Friday, 22 July 2011

Truckers got to love that coast-to-coast highway

Bust of Abraham Lincoln overlooking I-80 in Wyoming -photo Lindsay Godfree

Spending your life traveling on America’s highways is a unique lifestyle, and you have to love “the road.” Cross country drivers really appreciate the Interstate Highways and the visionaries who built them especially when the roads are smooth and get you there fast. If you explore the conception and building of the highway systems, you will discover the origins of the Lincoln Highway, conceived in 1913 as America’s first coast-to-coast highway. At the beginning it was an experiment in road building that is eventually credited with “pulling the nation out of the mud and starting it on a great travel adventure.”

The original highway stretched from New York City’s Times Square at Broadway and Forty-Second Street to San Francisco’s Lincoln Park on the Pacific shore. It crossed the states of New Jersey, Pennsylvania, Ohio, Indiana, Illinois, Iowa, Nebraska, Wyoming, Utah, Nevada, and California on its way across the country. Like the historic Route 66, it is often in pieces away from the current Interstate System but close by. Some sections are integrated in the current highway system.

While driving across Interstate 80 today you will find the Lincoln Highway in Wyoming, set with and an impressive bust of Abraham Lincoln atop a rocky outcropping just east of Laramie, and at the summit a welcome center for Wyoming. As a trucker, you may know this stretch of road well since it becomes very treacherous during the icy roads of winter and the hill is sometimes covered in snow and slick when other parts of the highway are not.

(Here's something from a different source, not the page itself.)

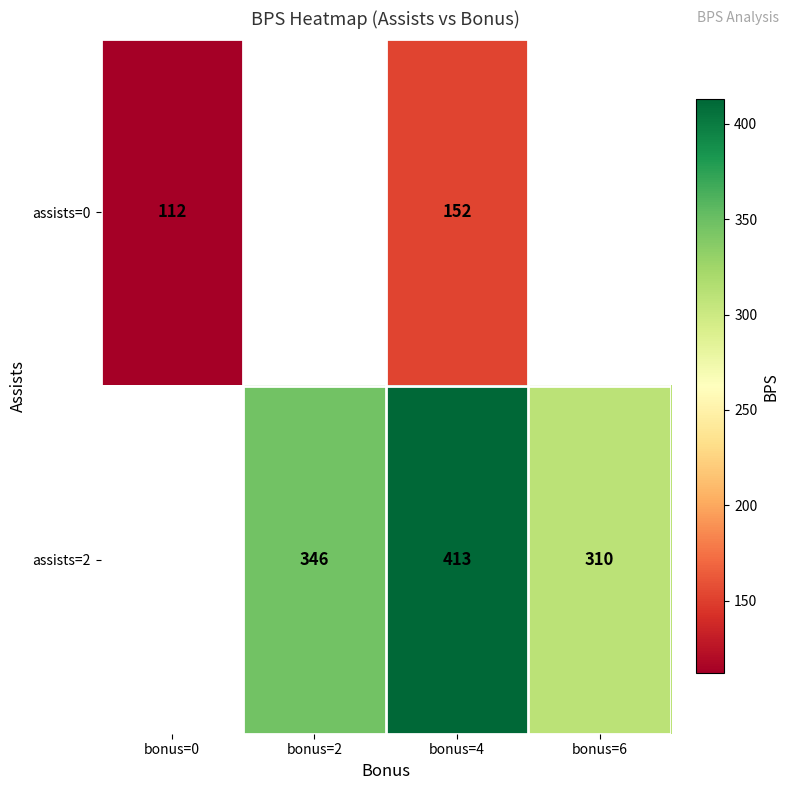

Is the value of assists=0 at bonus=0 greater than the value of assists=2 at bonus=6?

No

Henry Bourne Joy memorial - photo Lindsay Godfree

Amazingly, one man thought it was a great place to be buried. That man was Henry Bourne Joy, President of the Packard Motor Car Company, one of the major forces behind the Lincoln Highway Association whose goal it was to construct a concrete highway across the country. During his life he was dedicated to the dream of a cross country highway system for automobiles. He loved this highway so much he wanted to be buried on it at the end of his life. Although his family denied his request to be buried along the Highway they did erect the monument for him and you will find it at the foot of the Lincoln statue at the Summit Rest Area.

Also seen at this exit is a Wyoming welcome center with interesting dioramas of Wyoming’s wildlife with grizzly bear and some antelope that are often seen crossing the plains. You can look out the large picture window for a stunning view of the highway, traffic, a hawk perched on the treetop, wildflowers or silent snow drifts, depending on the time of year.

In Wyoming there is a driving tour of the Old Lincoln Highway consisting of two routes coming out of Laramie for a total distance of 145 miles. For directions and how to follow the Old Lincoln Highway consult the Lincoln Highway Assoc. I don’t imagine this is for truckers but would be an interesting side trip if you were waiting for a load in Laramie.

For a state-by-state series of guidebooks to this great road, start with a book titled, “The Lincoln Highway: Iowa and moves west from there.”